US Department of Defence relies on Blackberry devices for a revamped mobile working programme
The Pentagon has announced that it is bringing in 80,000 BlackBerry devices for its employees as part of a $16 million plan to transition to a more mobile working environment.
From 31 January, workers at the Pentagon will be implementing the next phase of the ‘DOD (Department of Defence) Mobility Implementation Plan’, as part of a move away from traditional workstation computers, allowing them to access data securely via mobile devices.
The bulk of the new mobile capability will be made up of old and new BlackBerry devices, 80,000 of which are being used in the process.

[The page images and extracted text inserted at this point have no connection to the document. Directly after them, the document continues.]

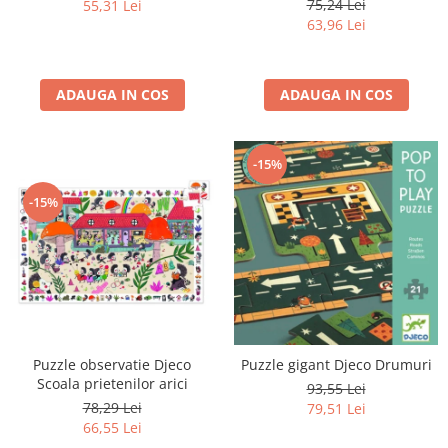
75,24 Lei
55,31 Lei
63,96 Lei
ADAUGA IN COS
ADAUGA IN COS
-15%
-15%
Puzzle observatie Djeco
Puzzle gigant Djeco Drumuri
Scoala prietenilor arici
93,55 Lei
78,29 Lei
79,51 Lei
66,55 Lei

It will also include 1,800 Android and iOS devices already owned by the Department, including iPads, iPhone 4S and 5, Samsung 10.1 tablets, and Motorola RAZR devices.
The programme currently supports 16 mobile applications, and is in the process of approving 90 more for use by employees. By the end of January, users will have access to the app store, support for encryption keys, and several other services, including Defense Connect Online, which allows secure access to work files. The Pentagon ultimately hopes to have as many as 300,000 workers using secure devices.

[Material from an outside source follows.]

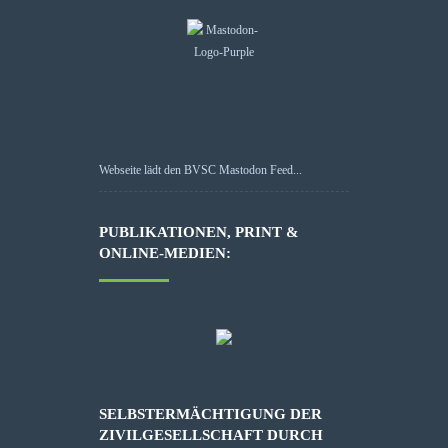
Webseite lädt den BVSC Mastodon Feed...
PUBLIKATIONEN, PRINT &
ONLINE-MEDIEN:
SELBSTERMÄCHTIGUNG DER
ZIVILGESELLSCHAFT DURCH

“The new year will bring new mobile capabilities to as many as 100,000 DoD users,” Pentagon officials said in a statement. “DoD will begin deploying version 1.0 of the unclassified mobility capability Jan. 31 and will build out capacity to support up to 100,000 users by the end of the fiscal year.”
The release on 31 January kicks off a 90-day spiral approach to deploying new capabilities, with the next major release coming in second quarter of FY14. This promises to add gateway support to devices on the unclassified side and also an office capability package to enable editing of Word documents and other Microsoft Office items.
Following a period of strife for the manufacturer, in which it has seen major executive overhaul, BlackBerry recently announced it would be looking to target the enterprise market rather than consumers. The company cancelled its ‘Live’ annual conference, due to be held early this year, as part of a refocusing strategy which came after it announced losses of $4.4 billion (£2.7bn) during the third quarter of its fiscal 2014.